* [FRAGMENTO CITADO]
....

A mí aquello me sonó a bombazo y tuve que llamar rapidísimamente a familiares y amigos para contárselo.
Con el tiempo pude saborear el placer de trabajar y, al mismo tiempo, poder ir al cine, leer, salir con amigos, dormir y hacer macramé si se me antojaba. Y ahora que ya no tengo que demostrarle nada a nadie salvo a mis hijas, aquello que como primeriza me parecía un lujo se ha convertido en un derecho que disfruto y defiendo a ultranza cada día. Aquella compañera tan sabia llevaba toda la razón, algo tan básico como ir al cine a una sesión que no sea la golfa (que aquí ni existen) y jugar al parchís con tu familia es más que necesario para la salud mental de cualquiera. Y cuando digo tiempo, hablo de tiempo de calidad, hablo de levantarse sin prisas, de no llevar al niño al cole arrastrando y con el desayuno a mitad. Hablo de tirarse por el tobogán con ellos antes de llegar a casa, de preparar la cena juntos, no de descongelar a prisas y carreras. Y, por supuesto, de leer siempre una historia antes de dormir.
Hoy, en el año 2016, abro el periódico y leo que en España se empieza ahora a debatir esta posibilidad. Ahora. El problema es que a lo largo de los años se ha ido aceptando con resignación una realidad desoladora como si otro mundo no fuera posible. Pero lo es.
En España se acepta sin ningún juicio de valor algo tan aberrante como levantar a tu hijo en pijama, meterlo en el coche medio dormido y llevárselo a la suegra a las 6:00 de la mañana para que ella lo arregle, le dé el desayuno, lo lleve al cole y, al final del día, lo recoja. Que digo yo, que pobre suegra.
Y mientras yo tengo la suerte de ver los ojos de mis hijas chirriar de felicidad cuando se abre la puerta del cole, al otro lado de la frontera hay un puñado de madres entregando su tiempo a una labor, a una empresa y a un jefe encorbatado que, con un poco de suerte, cuando llegue a casa se acercará a darle una ojeada a su hijo, que lleva cuatro horas durmiendo.
Pero queridos señores importantes, no engañen a nadie. Decretar que a partir de ahora la oficina se cierra a las seis de la tarde es una limosnita. Si de verdad quieren parecerse en algo a Europa, no se olviden de incluir también en su debate quién se queda en casa cuando el niño se pone enfermo, quién subvenciona las guarderías de mañana y de tarde, quién paga la guardería hasta los tres años, que las madres de día existen, pero también hay que pagarlas, que las jornadas laborales también se pueden acortar y el país puede seguir funcionando, y así hasta el infinito.

....

* [DATOS MOSTRADOS]

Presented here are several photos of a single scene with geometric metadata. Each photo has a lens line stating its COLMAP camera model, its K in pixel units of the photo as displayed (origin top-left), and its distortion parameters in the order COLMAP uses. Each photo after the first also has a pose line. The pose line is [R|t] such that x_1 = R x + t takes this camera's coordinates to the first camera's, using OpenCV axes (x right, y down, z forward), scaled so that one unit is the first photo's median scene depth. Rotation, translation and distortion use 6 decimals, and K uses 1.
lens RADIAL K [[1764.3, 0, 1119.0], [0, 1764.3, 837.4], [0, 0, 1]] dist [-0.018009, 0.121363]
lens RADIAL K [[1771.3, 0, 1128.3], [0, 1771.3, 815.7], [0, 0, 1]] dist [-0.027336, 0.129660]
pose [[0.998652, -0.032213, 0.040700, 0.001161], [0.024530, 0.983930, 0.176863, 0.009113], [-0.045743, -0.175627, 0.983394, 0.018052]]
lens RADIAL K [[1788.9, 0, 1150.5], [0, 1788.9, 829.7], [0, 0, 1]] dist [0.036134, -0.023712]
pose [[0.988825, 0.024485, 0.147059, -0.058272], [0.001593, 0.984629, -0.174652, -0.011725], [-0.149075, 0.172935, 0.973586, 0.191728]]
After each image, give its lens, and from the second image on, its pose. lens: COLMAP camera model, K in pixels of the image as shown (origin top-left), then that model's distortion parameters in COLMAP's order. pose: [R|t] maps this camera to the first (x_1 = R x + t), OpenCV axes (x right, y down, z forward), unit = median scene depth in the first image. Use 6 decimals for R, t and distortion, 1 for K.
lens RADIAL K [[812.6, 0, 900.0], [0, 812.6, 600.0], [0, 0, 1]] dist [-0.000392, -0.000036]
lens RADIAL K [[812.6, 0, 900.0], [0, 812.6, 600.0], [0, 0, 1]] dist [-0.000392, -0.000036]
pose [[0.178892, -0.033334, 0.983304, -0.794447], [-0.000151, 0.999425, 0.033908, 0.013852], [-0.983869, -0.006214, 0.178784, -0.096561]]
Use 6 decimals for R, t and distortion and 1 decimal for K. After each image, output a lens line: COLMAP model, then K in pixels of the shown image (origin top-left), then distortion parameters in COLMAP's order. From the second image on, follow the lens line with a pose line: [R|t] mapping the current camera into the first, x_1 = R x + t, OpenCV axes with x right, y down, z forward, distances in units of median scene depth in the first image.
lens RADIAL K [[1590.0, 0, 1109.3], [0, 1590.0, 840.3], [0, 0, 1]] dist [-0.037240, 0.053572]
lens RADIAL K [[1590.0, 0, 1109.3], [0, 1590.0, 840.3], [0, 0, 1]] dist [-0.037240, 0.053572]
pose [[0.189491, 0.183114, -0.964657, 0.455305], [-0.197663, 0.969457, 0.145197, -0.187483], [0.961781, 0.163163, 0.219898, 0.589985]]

....

* [EJERCICIO 1] En el fragmento, ¿a qué hora se lleva al niño a casa de la suegra?
* [EJERCICIO 2] Copia del fragmento, sin cambiar nada, todo lo que va desde "Pero queridos señores" hasta "hasta el infinito.".
Las entradas no tienen nada que ver con el fragmento.

* [RESPUESTA 1] A las 6:00 de la mañana.

* [RESPUESTA 2]
Pero queridos señores importantes, no engañen a nadie. Decretar que a partir de ahora la oficina se cierra a las seis de la tarde es una limosnita. Si de verdad quieren parecerse en algo a Europa, no se olviden de incluir también en su debate quién se queda en casa cuando el niño se pone enfermo, quién subvenciona las guarderías de mañana y de tarde, quién paga la guardería hasta los tres años, que las madres de día existen, pero también hay que pagarlas, que las jornadas laborales también se pueden acortar y el país puede seguir funcionando, y así hasta el infinito.